Go to Hell(er), Federalism!

Does the new gun right apply against the states?  Within a week of the ruling in Heller , five lawsuits were filed seeking to apply the newly designed Second Amendment to nullify gun control laws adopted by local governments in California and Illinois. Each of the cases makes the argument that the Second Amendment is applicable to the state and local governments through the Fourteenth Amendment - an issue the Supreme Court has not considered since 1894, when it said the Amendment applied only to the federal government.   In note 23 in Heller, the Court declined to reach the incorporation issue. 

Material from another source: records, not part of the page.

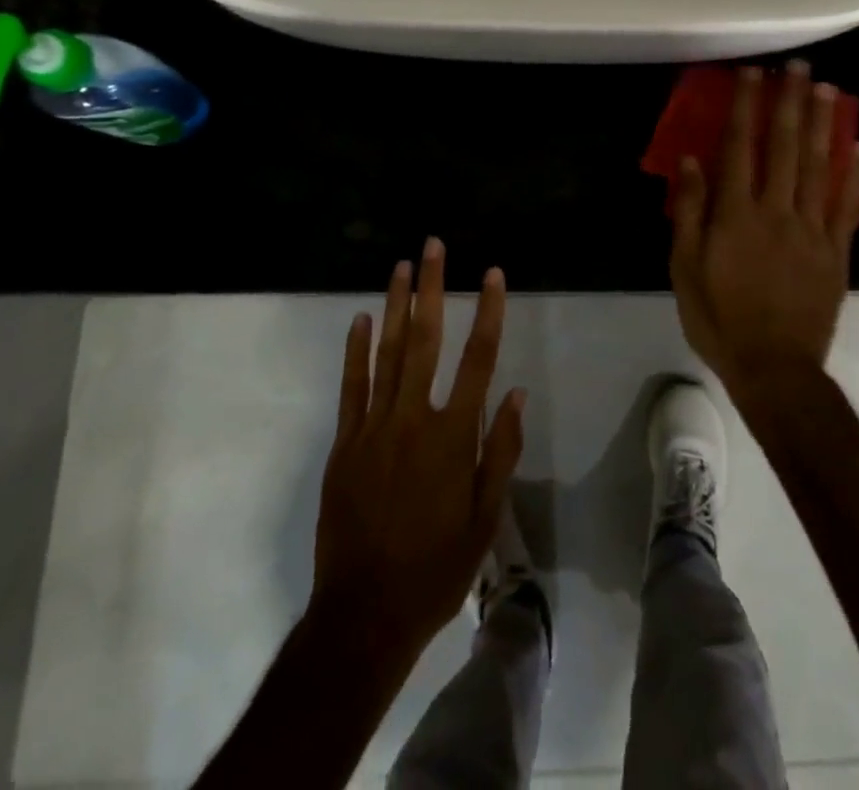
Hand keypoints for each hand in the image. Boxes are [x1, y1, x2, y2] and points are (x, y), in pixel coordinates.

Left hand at [310, 239, 525, 667]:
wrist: (365, 613)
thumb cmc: (436, 568)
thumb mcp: (484, 519)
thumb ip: (499, 451)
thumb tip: (513, 392)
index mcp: (452, 436)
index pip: (477, 359)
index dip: (487, 312)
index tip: (492, 274)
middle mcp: (412, 418)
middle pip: (425, 339)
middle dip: (431, 288)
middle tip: (433, 246)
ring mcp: (373, 427)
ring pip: (385, 352)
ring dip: (394, 305)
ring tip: (401, 266)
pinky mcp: (344, 442)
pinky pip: (351, 386)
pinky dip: (354, 350)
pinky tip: (359, 318)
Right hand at [669, 61, 858, 400]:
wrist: (774, 368)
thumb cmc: (719, 317)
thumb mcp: (684, 267)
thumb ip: (690, 211)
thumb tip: (692, 161)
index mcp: (736, 214)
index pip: (740, 148)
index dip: (745, 107)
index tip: (752, 74)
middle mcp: (777, 211)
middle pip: (786, 147)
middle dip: (790, 103)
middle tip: (798, 67)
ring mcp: (813, 230)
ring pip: (820, 167)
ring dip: (823, 125)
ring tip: (828, 89)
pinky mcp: (837, 252)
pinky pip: (849, 206)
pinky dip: (856, 174)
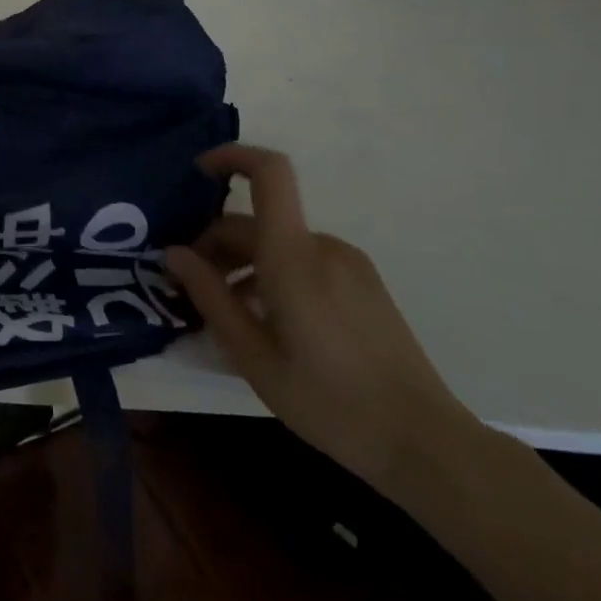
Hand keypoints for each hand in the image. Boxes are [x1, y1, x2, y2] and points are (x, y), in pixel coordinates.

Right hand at [166, 143, 477, 496]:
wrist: (426, 444)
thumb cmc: (331, 403)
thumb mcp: (255, 357)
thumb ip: (210, 297)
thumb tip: (174, 253)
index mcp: (293, 256)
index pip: (269, 172)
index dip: (232, 156)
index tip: (197, 173)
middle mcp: (322, 246)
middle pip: (258, 221)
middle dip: (218, 242)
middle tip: (191, 287)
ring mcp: (348, 263)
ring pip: (280, 243)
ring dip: (245, 263)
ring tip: (228, 312)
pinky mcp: (364, 283)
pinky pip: (306, 261)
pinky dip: (276, 274)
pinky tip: (269, 322)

The Chicago case, NRA, et al., v. City of Chicago, et al . challenges a restriction very much like the DC ban that had been invalidated - namely, a city code provision that requires registration of firearms, but bars registering handguns.  Chicago is within the Seventh Circuit which last found that the Second Amendment applied only to the federal government in 1982 relying upon the Presser v. Illinois (1894). The Circuit Court specifically declined to find that Presser had been superseded by the Fourteenth Amendment and its incorporation of most of the Bill of Rights.

Raising the Standard (of Review)

Beyond applicability to the states or not, the standard of review is uncertain for laws that differ from the District of Columbia handgun ban that was nullified. Justice Scalia seems to eliminate rational basis as an insufficient standard, but not much else.

Depending on the standard of review to be named later, it is supposed that we will learn the answers to the questions that bedevil us now, including why carrying a concealed weapon beyond the home and hearth is not protected and also why licensing laws do seem - so long as they are not disguised as prohibitions - not to offend the “right.”  Similarly, we will know whether switchblades or mace or tazers are beyond “weapons typically possessed by law-abiding citizens for lawful purposes.”

Come, Learn from the Master – or Go Directly to Jail    

Finally, the ever dutiful citizenry will be instructed by its judicial masters as to how far, if at all, the right can be taken outside one’s home?  The front stoop?  One’s car parked at the curb?  The RV parked out back?  In the meantime, I suspect it won’t be long before a law-abiding Dick Heller-type fella is charged by a local prosecutor for a crime because he used a gun or other weapon beyond the home, in claimed self-defense, only to find upon posting bond that he did not successfully discern the constitutionally acceptable geographic location.

My friend, Bob Levy at CATO brought this case to enhance human liberty.  As I see it, only judicial liberty is being advanced.  Indeed, to borrow some florid prose from the one-time author of the opinion itself:  “The Imperial Judiciary Lives!”  Don’t expect it to be talked about in those terms by either of the candidates, however, who in one way or the other will have been silenced, well, at the point of a gun.